What the task requires: Transcribe the text lines of every page in the listing below, reproducing each line verbatim. Leave the pictures out of your answer.

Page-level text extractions

......

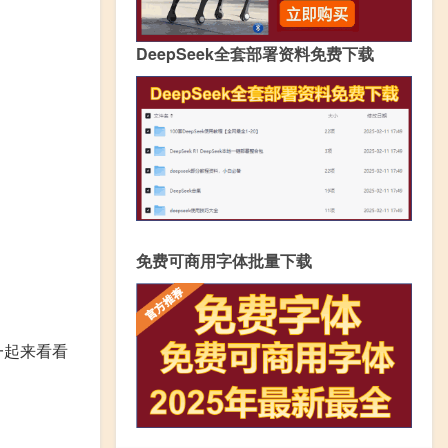
DeepSeek全套部署资料免费下载
免费可商用字体批量下载
一起来看看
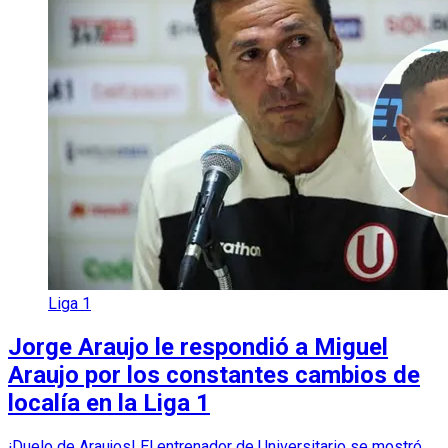
Liga 1
Jorge Araujo le respondió a Miguel
Araujo por los constantes cambios de
localía en la Liga 1
¡Duelo de Araujos! El entrenador de Universitario se mostró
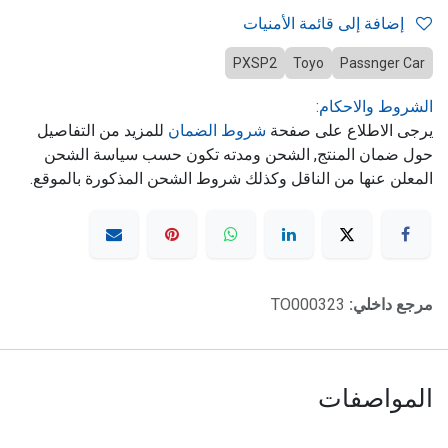
إضافة إلى قائمة الأمنيات
PXSP2
Toyo
Passnger Car
الشروط والاحكام:
يرجى الاطلاع على صفحة
شروط الضمان
للمزيد من التفاصيل
حول ضمان المنتج, الشحن ومدته تكون حسب سياسة الشحن
المعلن عنها من الناقل وكذلك شروط الشحن المذكورة بالموقع.
مرجع داخلي:
TO000323
المواصفات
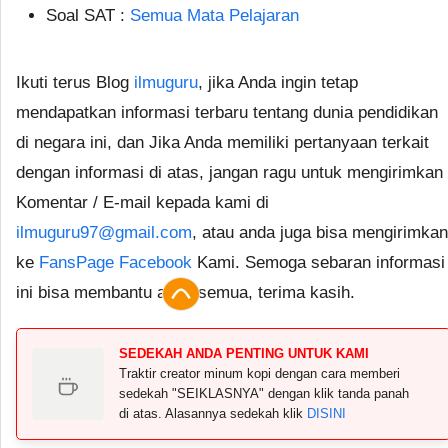
Soal SAT :
Semua Mata Pelajaran
Ikuti terus Blog
ilmuguru
, jika Anda ingin tetap
mendapatkan informasi terbaru tentang dunia pendidikan
di negara ini, dan Jika Anda memiliki pertanyaan terkait
dengan informasi di atas, jangan ragu untuk mengirimkan
Komentar / E-mail kepada kami di
ilmuguru97@gmail.com
, atau anda juga bisa mengirimkan
ke
FansPage Facebook
Kami. Semoga sebaran informasi
ini bisa membantu anda semua, terima kasih.
SEDEKAH ANDA PENTING UNTUK KAMI
Traktir creator minum kopi dengan cara memberi
sedekah "SEIKLASNYA" dengan klik tanda panah
di atas. Alasannya sedekah klik
DISINI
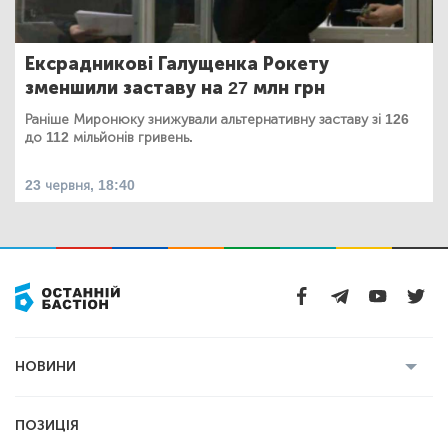
Ексрадникові Галущенка Рокету
зменшили заставу на 27 млн грн
Раніше Миронюку знижували альтернативну заставу зі 126
до 112 мільйонів гривень.
23 червня, 18:40
НОВИНИ
Усі новини
Кримінал
Полтава
ПОЗИЦІЯ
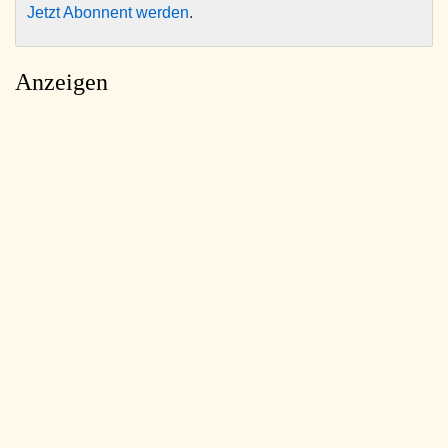
Jetzt Abonnent werden
.
Anzeigen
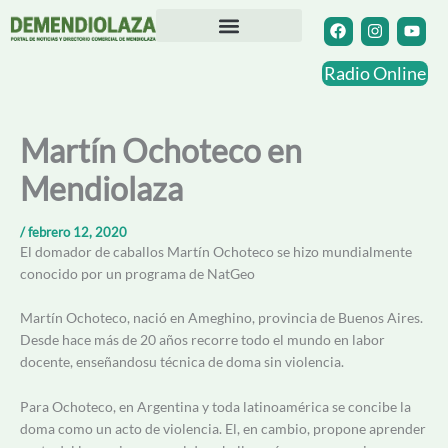
Ir
F
I
Y
a
n
o
al
c
s
u
contenido
Directorio Comercial
Otras Localidades
e
t
t
Radio Online
b
a
u
o
g
b
o
r
e
k
a
Martín Ochoteco en
m
Mendiolaza
/
febrero 12, 2020
El domador de caballos Martín Ochoteco se hizo mundialmente
conocido por un programa de NatGeo
Martín Ochoteco, nació en Ameghino, provincia de Buenos Aires.
Desde hace más de 20 años recorre todo el mundo en labor
docente, enseñandosu técnica de doma sin violencia.
Para Ochoteco, en Argentina y toda latinoamérica se concibe la
doma como un acto de violencia. El, en cambio, propone aprender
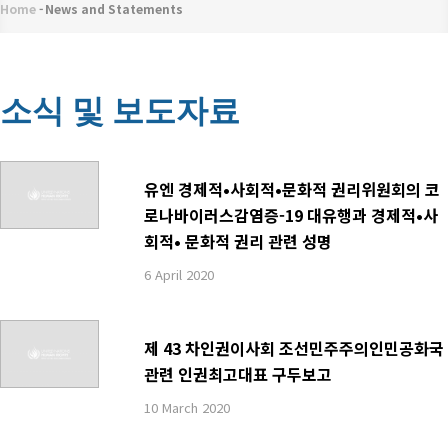
메
Home
-
News and Statements
이
뉴
동
경
소식 및 보도자료
로
유엔 경제적•사회적•문화적 권리위원회의 코
로나바이러스감염증-19 대유행과 경제적•사
회적• 문화적 권리 관련 성명
6 April 2020
제 43 차인권이사회 조선민주주의인민공화국
관련 인권최고대표 구두보고
10 March 2020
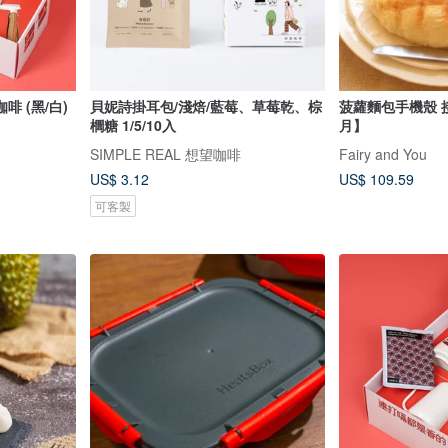
咖啡 (黑/白)
貝妮詩掛耳包/淺焙/藍莓、草莓乾、棕
菠蘿麵包手機殼 接
櫚糖 1/5/10入
月】
SIMPLE REAL 想望咖啡
Fairy and You
US$ 3.12
US$ 109.59
可客製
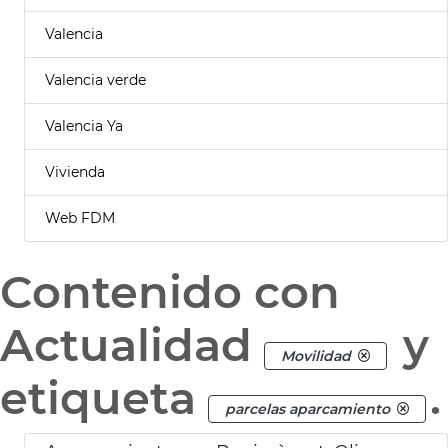
Valencia
Valencia verde
Valencia Ya
Vivienda
Web FDM
Contenido con
Actualidad
y
Movilidad
etiqueta
.
parcelas aparcamiento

......

Solution to the problem:
DeepSeek全套部署资料免费下载
免费可商用字体批量下载
一起来看看
Liga 1
Jorge Araujo le respondió a Miguel
Araujo por los constantes cambios de
localía en la Liga 1
¡Duelo de Araujos! El entrenador de Universitario se mostró
إضافة إلى قائمة الأمنيات
PXSP2
Toyo
Passnger Car
الشروط والاحكام:
يرجى الاطلاع على صفحة
شروط الضمان
للمزيد من التفاصيل
حول ضمان المنتج, الشحن ومدته تكون حسب سياسة الشحن
المعلن عنها من الناقل وكذلك شروط الشحن المذكورة بالموقع.
مرجع داخلي:
TO000323
المواصفات
Soal SAT :
Semua Mata Pelajaran
Ikuti terus Blog
ilmuguru
, jika Anda ingin tetap
mendapatkan informasi terbaru tentang dunia pendidikan
di negara ini, dan Jika Anda memiliki pertanyaan terkait
dengan informasi di atas, jangan ragu untuk mengirimkan
Komentar / E-mail kepada kami di
ilmuguru97@gmail.com
, atau anda juga bisa mengirimkan
ke
FansPage Facebook
Kami. Semoga sebaran informasi
ini bisa membantu anda semua, terima kasih.
SEDEKAH ANDA PENTING UNTUK KAMI
Traktir creator minum kopi dengan cara memberi
sedekah "SEIKLASNYA" dengan klik tanda panah
di atas. Alasannya sedekah klik
DISINI
Ексрадникові Галущенка Рокету
зменшили заставу на 27 млн грн
Раніше Миронюку знижували альтернативну заставу зі 126
до 112 мільйонів гривень.
23 червня, 18:40
НОВИНИ
Усі новини
Кримінал
Полтава
ПОЗИЦІЯ
Jetzt Abonnent werden
.
Anzeigen
Ir
F
I
Y
a
n
o
al
c
s
u
contenido
Directorio Comercial
Otras Localidades
e
t
t
Radio Online
b
a
u
o
g
b
o
r
e
k
a
Martín Ochoteco en
m
Mendiolaza
/
febrero 12, 2020
El domador de caballos Martín Ochoteco se hizo mundialmente
conocido por un programa de NatGeo
Martín Ochoteco, nació en Ameghino, provincia de Buenos Aires.
Desde hace más de 20 años recorre todo el mundo en labor
docente, enseñandosu técnica de doma sin violencia.
Para Ochoteco, en Argentina y toda latinoamérica se concibe la
doma como un acto de violencia. El, en cambio, propone aprender
메
Home
-
News and Statements
이
뉴
동
경
소식 및 보도자료
로
유엔 경제적•사회적•문화적 권리위원회의 코
로나바이러스감염증-19 대유행과 경제적•사
회적• 문화적 권리 관련 성명
6 April 2020
제 43 차인권이사회 조선민주주의인민공화국
관련 인권최고대표 구두보고
10 March 2020
咖啡 (黑/白)
貝妮詩掛耳包/淺焙/藍莓、草莓乾、棕
菠蘿麵包手機殼 接
櫚糖 1/5/10入
月】
SIMPLE REAL 想望咖啡
Fairy and You
US$ 3.12
US$ 109.59
可客製
Valencia
Valencia verde
Valencia Ya
Vivienda
Web FDM
Contenido con
Actualidad
y
Movilidad
etiqueta
.
parcelas aparcamiento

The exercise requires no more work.